**Passage to read**
┏━━

At nearly the same time, investigators at the University of Florida (UF) in Gainesville, one of the leading centers for PGx testing in the US, published a retrospective analysis of reimbursement claims. In their retrospective analysis of over 1,000 outpatient claims submitted for PGx testing, the reimbursement rate was 46%, with a significantly higher rate observed for PGx panels (72%) as compared to single-gene tests (43%). The study found that the amount reimbursed ranged from 36% to 48% among payers indicating that, currently, the patient may be responsible for over half the cost of PGx testing (9).

UF has played a major role in providing transparent resources for the funding, development, and implementation of clinical PGx testing in the US. For many years, publications from institutions like UF, which were developing PGx programs, focused primarily on clinical validation. This recent study focusing on reimbursement statistics marks a turning point for the future of clinical PGx testing in the US, where not having precedence for insurance reimbursement to off-set the cost of providing testing has been a major roadblock.

PGx progress in the US is marked by healthcare reimbursement. In some counties, which have nationalized healthcare systems, PGx progress is marked by initiatives to provide testing through government-run healthcare systems. Notably, the United Kingdom (UK) announced a pilot program for PGx testing of patients prior to initiation of any statin, antidepressant, or proton pump inhibitor (10). This move comes as the drug cost burden to the UK National Health Service (NHS) increases dramatically to support the aging population (11).

In Southeast Asia, some countries have established national initiatives for PGx testing have focused on preventing Steven-Johnson syndrome (SJS) and toxic epidermal necrolysis (TEN), severe and often fatal reactions to taking incompatible drugs. The frequency of the genetic variant HLA-B*15:02, which is highly associated with carbamazepine-induced SJS/TEN, can be as high at 20% in some Southeast Asian countries (12). As a result, successful nationally funded PGx program have been implemented in both Thailand and Singapore (13,14). Hopefully, with more reports in both the mainstream media and clinical journals demonstrating improved patient care and a reduced national cost-burden associated with more effective drug treatments, more countries will continue to implement PGx testing.

Challenges for clinical implementation

The successful implementation of PGx testing into routine practice faces many of the same hurdles any new testing might, especially within the context of physician awareness and utilization. More recent medical school graduates may be aware of several drug-gene interactions (e.g., such as warfarin and VKORC1 gene variants, or azathioprine and TPMT mutations) (15). It is notable that successful implementations of PGx testing at US institutions have recommended dedicated PGx experts to champion available testing and translate complicated results into recommended actions (16).

┗━━

**Your instructions**
List every country that the passage on PGx testing names.

(Saved data entries)
┏━━

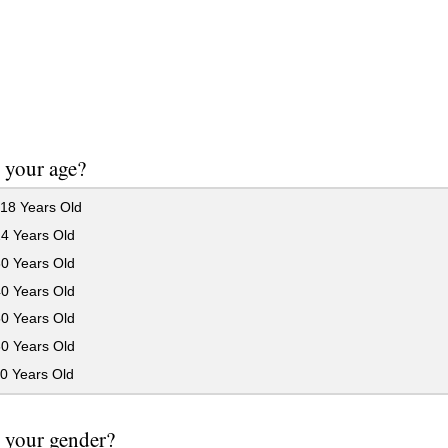
 your age?
18 Years Old
24 Years Old
30 Years Old
40 Years Old
50 Years Old
60 Years Old
0 Years Old
 your gender?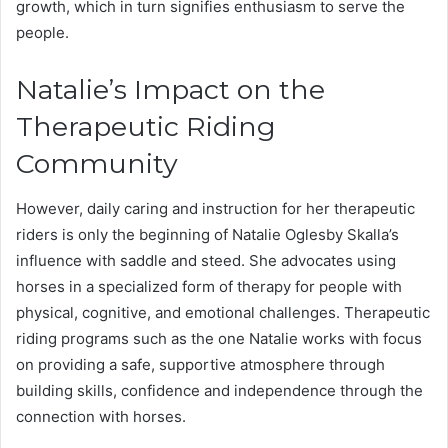
growth, which in turn signifies enthusiasm to serve the
people.
Natalie’s Impact on the
Therapeutic Riding
Community
However, daily caring and instruction for her therapeutic
riders is only the beginning of Natalie Oglesby Skalla’s
influence with saddle and steed. She advocates using
horses in a specialized form of therapy for people with
physical, cognitive, and emotional challenges. Therapeutic
riding programs such as the one Natalie works with focus
on providing a safe, supportive atmosphere through
building skills, confidence and independence through the
connection with horses.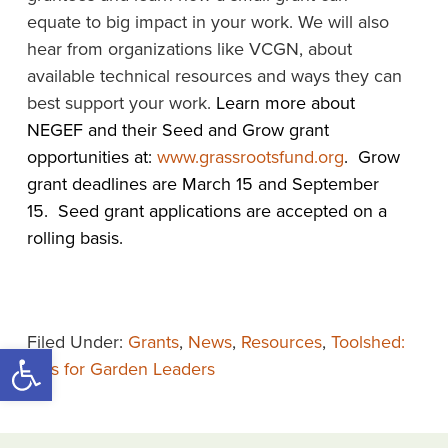
equate to big impact in your work. We will also
hear from organizations like VCGN, about
available technical resources and ways they can
best support your work.
Learn more about
NEGEF and their Seed and Grow grant
opportunities at:
www.grassrootsfund.org
. Grow
grant deadlines are March 15 and September
15. Seed grant applications are accepted on a
rolling basis.
Filed Under:
Grants
,
News
,
Resources
,
Toolshed:
Open toolbar
Tips for Garden Leaders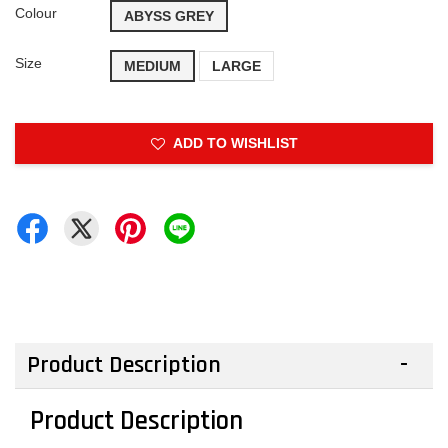
Colour
ABYSS GREY
Size
MEDIUM
LARGE
ADD TO WISHLIST
Product Description
Product Description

┗━━

**Answer to this problem**
United States (US), United Kingdom (UK), Thailand, Singapore